Experts in Panhandle share how increased screen time can negatively affect the eyes

Experts in Panhandle share how increased screen time can negatively affect the eyes

AMARILLO, Texas (KFDA) - Many people’s eyes in the Panhandle area are being affected by the increased screen time that the pandemic has caused.

February is known by some to be one of optometry’s busiest months, but this year some optometrists say it’s busier than ever.

“It’s a lot, our numbers have just skyrocketed, we’re seeing so many more patients than normal,” said Shauna Thornhill, owner of Amarillo Vision Specialists.

Because of the pandemic, all ages are having an increase of screen time.

“Patients went from a six to eight-hour day on the computer to all waking hours,” said Amy Bishop, owner of Family Eye Care.

“Everything we’re doing is on screen, we’re doing it on multiple devices too, it’s not just our computer it’s our phone it’s our tablet, it’s our world,” said Thornhill.

Thornhill says before the pandemic, people were on screens ten hours a day, now its up to 13.

She says we tend to blink 66 percent less while on a digital device which is causing our eyes to be strained.

“It’s kind of like their doing bicep curls all day long those muscles fatigue out, that’s what is happening to our eyes,” said Thornhill.

This is leading to people having dryer eyes that can lead to problems if not treated and some are irreversible.

“Dryness left untreated can cause lots of discomfort, a lot of the burning, itching, tearing, watering eyes and long-term it can lead to scarring, which can cause long term visual effects, basically blindness if left untreated for long periods of time,” said Thornhill.

Some people who are staring at screens more say one device called blue light glasses are actually helping their eyes during the pandemic.
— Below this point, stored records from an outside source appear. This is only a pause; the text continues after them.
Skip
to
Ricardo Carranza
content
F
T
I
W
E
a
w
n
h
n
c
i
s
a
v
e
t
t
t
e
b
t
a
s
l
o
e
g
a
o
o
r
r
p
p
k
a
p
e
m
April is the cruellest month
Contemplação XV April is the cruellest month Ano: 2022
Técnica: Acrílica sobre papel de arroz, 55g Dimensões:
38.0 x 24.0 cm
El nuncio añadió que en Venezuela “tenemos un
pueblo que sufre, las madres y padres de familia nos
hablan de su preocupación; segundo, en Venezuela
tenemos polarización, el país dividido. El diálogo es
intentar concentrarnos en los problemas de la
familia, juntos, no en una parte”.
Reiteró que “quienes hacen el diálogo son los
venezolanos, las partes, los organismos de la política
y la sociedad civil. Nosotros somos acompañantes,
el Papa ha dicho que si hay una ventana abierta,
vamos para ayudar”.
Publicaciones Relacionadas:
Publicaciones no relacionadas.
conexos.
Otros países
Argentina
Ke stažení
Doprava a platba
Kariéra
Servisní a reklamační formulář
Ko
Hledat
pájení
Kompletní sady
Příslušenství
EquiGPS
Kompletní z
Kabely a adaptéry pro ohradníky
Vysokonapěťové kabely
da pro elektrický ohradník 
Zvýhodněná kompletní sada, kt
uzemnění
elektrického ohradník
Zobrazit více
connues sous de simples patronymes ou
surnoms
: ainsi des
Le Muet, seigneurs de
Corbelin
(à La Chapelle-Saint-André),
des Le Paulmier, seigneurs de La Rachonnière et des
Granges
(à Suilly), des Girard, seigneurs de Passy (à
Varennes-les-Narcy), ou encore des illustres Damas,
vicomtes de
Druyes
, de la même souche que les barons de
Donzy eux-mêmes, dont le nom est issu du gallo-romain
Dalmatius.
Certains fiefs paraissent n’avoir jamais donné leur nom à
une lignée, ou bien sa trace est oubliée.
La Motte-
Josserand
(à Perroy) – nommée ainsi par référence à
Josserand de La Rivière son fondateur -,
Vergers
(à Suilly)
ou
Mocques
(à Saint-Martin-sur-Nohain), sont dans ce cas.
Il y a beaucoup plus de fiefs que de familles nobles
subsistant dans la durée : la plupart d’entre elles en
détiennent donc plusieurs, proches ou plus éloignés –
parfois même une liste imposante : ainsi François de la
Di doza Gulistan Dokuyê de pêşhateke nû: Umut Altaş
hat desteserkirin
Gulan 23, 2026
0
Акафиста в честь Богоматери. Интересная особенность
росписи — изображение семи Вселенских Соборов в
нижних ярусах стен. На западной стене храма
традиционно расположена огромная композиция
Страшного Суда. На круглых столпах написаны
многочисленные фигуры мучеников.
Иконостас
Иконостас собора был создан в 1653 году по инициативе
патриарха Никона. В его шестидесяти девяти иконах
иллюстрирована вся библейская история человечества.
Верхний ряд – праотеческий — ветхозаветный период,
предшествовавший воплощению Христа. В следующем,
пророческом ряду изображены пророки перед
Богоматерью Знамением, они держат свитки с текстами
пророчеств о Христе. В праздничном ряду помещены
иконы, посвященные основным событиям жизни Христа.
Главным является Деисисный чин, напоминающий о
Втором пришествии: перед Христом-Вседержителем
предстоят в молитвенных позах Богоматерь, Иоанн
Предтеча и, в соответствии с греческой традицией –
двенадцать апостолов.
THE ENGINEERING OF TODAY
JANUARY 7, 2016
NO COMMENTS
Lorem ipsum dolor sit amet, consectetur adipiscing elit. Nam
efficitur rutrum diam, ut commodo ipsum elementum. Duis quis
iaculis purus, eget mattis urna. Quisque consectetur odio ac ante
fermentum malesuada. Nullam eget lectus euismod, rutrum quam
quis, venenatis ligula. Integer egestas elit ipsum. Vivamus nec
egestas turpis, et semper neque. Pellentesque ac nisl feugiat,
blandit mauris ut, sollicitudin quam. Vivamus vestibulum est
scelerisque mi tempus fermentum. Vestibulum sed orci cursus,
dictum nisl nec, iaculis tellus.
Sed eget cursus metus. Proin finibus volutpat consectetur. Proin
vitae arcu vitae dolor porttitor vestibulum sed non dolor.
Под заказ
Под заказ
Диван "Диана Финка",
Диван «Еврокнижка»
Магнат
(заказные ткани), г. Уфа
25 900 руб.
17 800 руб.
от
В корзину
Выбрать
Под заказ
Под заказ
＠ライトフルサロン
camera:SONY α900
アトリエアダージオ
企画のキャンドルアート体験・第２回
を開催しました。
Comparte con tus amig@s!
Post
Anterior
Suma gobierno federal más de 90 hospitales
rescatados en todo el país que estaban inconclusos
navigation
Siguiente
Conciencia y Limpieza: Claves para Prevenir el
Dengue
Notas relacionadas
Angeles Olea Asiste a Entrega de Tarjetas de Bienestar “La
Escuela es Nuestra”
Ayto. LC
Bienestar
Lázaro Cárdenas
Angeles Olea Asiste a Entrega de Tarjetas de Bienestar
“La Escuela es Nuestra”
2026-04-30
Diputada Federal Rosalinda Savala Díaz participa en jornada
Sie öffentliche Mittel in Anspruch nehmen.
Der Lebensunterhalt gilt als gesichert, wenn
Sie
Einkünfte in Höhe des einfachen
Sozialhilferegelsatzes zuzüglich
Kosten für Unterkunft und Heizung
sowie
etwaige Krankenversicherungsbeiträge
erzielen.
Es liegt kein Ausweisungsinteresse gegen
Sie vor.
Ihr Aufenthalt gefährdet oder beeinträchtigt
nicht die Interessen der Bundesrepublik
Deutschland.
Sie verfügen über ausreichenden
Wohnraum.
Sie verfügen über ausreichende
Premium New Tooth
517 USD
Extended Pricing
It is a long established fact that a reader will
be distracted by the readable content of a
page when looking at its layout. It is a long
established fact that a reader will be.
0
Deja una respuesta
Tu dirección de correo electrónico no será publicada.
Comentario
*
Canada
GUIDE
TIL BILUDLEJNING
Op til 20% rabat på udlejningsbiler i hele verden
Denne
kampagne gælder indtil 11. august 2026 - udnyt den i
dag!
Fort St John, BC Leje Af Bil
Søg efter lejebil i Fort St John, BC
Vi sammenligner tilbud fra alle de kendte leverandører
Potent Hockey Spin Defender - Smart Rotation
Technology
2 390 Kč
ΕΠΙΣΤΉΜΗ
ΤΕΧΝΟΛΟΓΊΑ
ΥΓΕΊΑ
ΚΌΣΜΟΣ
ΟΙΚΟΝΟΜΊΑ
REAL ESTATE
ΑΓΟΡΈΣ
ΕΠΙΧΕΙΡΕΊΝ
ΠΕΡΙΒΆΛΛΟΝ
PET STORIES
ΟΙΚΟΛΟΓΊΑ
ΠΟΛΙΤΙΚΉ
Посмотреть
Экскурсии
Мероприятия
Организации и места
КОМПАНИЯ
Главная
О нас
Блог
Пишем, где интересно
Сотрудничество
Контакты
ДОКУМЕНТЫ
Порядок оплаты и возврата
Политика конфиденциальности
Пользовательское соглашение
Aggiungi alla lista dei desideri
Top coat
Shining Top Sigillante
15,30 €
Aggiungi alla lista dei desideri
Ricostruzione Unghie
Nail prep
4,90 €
They say they are helping them sleep better at night as well as reduce eye strain for people who stare at computers for hours at a time.

Bishop says blue light glasses have been an ongoing study, but so far some of her patients say it’s working.

“Pretty much 70 to 80 percent of patients that are buying glasses are putting it on there,” said Bishop.

“Blue light is the real hot topic in the eye world right now and sales of blue blocking lenses have skyrocketed, now the evidence of that shows blue blocking lenses maybe doesn’t reduce eye strain,’ said Thornhill. “We don’t really have a lot of evidence showing that works, however we have lots of patients that swear by those lenses so it can’t hurt.”